I spent some time with gdb changing minfree and umm.. what that other
parameter is called that triggers the clock algorithm. Couldn't make
it do anything discernibly different. You run out of pages and then
grind, grind, grind.. 

>
>> increasing swap markedly might also have helped
>
>We have it configured for 512MB of swap (256MB on each of the two
>disks). I can't imagine it ever having a use for more.
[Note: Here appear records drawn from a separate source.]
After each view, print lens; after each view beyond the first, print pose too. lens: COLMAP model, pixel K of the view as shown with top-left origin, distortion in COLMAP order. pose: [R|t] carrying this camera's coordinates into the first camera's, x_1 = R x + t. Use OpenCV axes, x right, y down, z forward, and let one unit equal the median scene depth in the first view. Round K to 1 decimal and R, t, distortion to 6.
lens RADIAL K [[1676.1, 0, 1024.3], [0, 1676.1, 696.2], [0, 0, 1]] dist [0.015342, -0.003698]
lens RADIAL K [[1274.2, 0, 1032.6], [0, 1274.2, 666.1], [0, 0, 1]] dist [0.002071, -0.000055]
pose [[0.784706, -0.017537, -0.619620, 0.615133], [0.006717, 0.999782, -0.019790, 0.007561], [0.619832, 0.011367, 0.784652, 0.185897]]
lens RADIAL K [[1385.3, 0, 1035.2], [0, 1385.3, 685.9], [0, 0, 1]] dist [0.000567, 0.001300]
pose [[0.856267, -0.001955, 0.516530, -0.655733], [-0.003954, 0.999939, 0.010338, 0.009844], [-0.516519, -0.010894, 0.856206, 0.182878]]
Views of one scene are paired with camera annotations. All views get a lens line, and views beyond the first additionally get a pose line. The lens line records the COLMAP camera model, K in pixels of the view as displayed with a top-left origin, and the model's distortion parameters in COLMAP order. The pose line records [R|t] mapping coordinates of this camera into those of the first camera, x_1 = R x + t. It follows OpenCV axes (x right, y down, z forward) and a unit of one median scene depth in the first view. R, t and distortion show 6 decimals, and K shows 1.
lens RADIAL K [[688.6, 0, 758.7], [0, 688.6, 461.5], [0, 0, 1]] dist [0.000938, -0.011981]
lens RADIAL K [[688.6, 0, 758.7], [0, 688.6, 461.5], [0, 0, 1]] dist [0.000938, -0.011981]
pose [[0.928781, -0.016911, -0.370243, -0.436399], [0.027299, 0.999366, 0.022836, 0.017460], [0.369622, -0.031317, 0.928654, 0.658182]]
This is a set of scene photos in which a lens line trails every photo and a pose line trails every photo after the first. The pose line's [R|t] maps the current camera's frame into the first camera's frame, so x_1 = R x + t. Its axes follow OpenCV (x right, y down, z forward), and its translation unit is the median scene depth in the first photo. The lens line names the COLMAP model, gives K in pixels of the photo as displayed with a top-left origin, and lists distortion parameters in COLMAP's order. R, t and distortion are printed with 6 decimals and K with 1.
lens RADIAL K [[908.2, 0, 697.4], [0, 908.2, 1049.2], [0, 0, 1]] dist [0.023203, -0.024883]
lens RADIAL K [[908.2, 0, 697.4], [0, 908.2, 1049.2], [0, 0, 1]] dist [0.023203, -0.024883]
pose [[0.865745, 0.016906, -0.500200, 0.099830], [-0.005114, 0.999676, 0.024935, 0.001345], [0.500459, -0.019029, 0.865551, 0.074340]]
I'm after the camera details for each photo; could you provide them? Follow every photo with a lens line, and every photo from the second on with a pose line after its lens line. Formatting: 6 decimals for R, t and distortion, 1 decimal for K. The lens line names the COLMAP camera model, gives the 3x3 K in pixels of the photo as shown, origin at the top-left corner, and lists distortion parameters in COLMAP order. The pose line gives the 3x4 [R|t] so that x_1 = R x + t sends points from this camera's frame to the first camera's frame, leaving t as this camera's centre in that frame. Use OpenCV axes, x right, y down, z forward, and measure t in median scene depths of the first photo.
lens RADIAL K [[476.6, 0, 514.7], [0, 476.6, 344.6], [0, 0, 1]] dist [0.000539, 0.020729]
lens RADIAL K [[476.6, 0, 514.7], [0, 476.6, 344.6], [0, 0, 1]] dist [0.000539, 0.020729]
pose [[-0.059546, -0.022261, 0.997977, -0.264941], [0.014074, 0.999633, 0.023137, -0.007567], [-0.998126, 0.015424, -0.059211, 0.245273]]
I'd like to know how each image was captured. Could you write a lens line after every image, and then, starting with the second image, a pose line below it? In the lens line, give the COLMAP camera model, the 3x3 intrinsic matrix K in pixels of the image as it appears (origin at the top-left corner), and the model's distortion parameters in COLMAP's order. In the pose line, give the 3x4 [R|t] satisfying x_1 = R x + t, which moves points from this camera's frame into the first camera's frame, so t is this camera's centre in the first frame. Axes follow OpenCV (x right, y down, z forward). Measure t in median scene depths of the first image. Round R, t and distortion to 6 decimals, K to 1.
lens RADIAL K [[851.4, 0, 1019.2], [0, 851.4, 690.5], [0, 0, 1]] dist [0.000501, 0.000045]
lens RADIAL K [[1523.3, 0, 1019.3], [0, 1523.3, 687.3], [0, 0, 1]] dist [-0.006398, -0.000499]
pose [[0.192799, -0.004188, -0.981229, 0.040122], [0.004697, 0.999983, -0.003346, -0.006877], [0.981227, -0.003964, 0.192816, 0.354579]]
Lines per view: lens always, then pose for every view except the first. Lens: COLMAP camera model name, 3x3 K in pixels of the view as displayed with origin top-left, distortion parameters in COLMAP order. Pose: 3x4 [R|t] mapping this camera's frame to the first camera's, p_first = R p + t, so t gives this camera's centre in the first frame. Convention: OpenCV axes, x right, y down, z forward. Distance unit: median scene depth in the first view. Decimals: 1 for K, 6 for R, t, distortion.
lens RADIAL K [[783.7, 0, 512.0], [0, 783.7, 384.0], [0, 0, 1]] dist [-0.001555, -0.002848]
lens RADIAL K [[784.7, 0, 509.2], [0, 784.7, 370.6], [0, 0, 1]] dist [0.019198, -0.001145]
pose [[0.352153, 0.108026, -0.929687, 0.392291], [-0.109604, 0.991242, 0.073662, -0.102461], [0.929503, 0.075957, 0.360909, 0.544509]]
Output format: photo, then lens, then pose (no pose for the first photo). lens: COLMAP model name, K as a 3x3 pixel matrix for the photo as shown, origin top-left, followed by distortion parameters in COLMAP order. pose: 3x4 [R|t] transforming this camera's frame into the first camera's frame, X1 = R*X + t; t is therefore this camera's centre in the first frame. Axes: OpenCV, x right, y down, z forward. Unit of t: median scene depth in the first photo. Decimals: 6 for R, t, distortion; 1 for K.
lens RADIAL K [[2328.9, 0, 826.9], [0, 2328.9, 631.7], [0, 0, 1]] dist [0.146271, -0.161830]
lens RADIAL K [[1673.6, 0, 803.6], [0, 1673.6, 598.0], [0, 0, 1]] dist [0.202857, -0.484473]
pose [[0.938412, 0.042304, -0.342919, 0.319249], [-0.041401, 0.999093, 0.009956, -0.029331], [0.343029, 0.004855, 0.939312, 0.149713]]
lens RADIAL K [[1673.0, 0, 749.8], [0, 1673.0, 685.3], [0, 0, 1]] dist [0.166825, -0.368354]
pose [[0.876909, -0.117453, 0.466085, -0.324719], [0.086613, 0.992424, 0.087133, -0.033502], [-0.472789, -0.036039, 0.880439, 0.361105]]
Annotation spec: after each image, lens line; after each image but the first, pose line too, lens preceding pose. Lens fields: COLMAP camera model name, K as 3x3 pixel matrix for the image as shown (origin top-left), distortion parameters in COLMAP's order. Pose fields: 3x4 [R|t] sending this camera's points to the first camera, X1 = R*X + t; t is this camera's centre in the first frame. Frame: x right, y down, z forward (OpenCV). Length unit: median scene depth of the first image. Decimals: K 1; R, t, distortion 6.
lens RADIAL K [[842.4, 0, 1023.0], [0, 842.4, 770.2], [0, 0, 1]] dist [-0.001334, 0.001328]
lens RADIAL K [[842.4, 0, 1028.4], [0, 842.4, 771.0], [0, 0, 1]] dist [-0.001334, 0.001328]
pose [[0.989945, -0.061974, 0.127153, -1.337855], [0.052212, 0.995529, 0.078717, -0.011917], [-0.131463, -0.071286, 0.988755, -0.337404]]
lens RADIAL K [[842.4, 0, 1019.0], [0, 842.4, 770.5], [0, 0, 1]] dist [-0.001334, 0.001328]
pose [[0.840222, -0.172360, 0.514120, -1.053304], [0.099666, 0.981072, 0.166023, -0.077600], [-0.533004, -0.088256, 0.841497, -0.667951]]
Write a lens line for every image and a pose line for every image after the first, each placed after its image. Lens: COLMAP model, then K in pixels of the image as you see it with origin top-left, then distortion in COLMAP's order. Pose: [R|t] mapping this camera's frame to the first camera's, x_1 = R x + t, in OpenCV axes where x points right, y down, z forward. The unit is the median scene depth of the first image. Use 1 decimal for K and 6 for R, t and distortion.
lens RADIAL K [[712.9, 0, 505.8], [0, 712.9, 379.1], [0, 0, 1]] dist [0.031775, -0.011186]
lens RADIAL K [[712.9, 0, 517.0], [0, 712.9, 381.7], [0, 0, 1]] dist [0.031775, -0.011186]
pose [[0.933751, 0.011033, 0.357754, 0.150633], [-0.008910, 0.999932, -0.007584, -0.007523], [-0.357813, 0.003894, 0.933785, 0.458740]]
Same here.. on our server, we're swapping onto two fast/wide Barracudas..
64 MB real memory and 590 MB of swap, with the swap partitions 
configured identically on the two (identical) drives. Very fast machine
until you hit swap and then... grind (one disk light flashes for an 
instant)..nothing happens for a second... grind (the other disk light
flashes for an instant).. nothing happens for a second.. grind (the first
disk light flashes for an instant).. you get the idea. When the machine
is out of real memory, I measured less than 200 kilobytes per second
writing to MFS.. which is about 1/40th the speed of writing to the 
disk directly (not theoretical, actual speed.. the drives, even with
the supposedly flaky old AIC7870 driver, do about 4 MB/s each...)

>
>> I thought the swap/vm
>> thing was kinda related for long-lived processes. your make doesn't
>> sound quite the same as people finding a 60mn named has locked up...
>
>It's a different problem. I haven't really been bothered by the swap
>leak problem; I guess the long lived processes I have running (no named,
>just nfsd, nfsiod, ypbind, gated, sendmail, and the "standard" things
>like init et al) don't do as much allocation as named.

Same here.. we've got so much swap on our machines (what else do you
do with 1GB drives that have 13 MB taken up by /sbin and /bin??) that
the leak doesn't matter. 

I can see at least two problems for *certain* with the paging--I don't
know how many others there are.

1. The algorithm seems to start way too late.. it only starts marking pages
for consideration when you are already running low on memory. As a result,
when you run out, it pages out the wrong pages.. pages that have to get
paged in again immediately.

2. It allows the amount of available memory to drop to zero.. this causes
the system to "almost deadlock" because it already paged out the wrong
pages and it needs to page something else out to page in the page it just
paged out.. duh (Take a look at what SunOS 4.1 does if you start a process
that eats a lot of memory--I don't know what it does, but it pulls some
tricks to ensure that this doesn't happen :))

3? The one-second delays in activity? An interrupt problem? (I've heard
this is not so bad on ports other than i386..??) 

Mika

P.S. Our kernel sources are dated 5/11/96.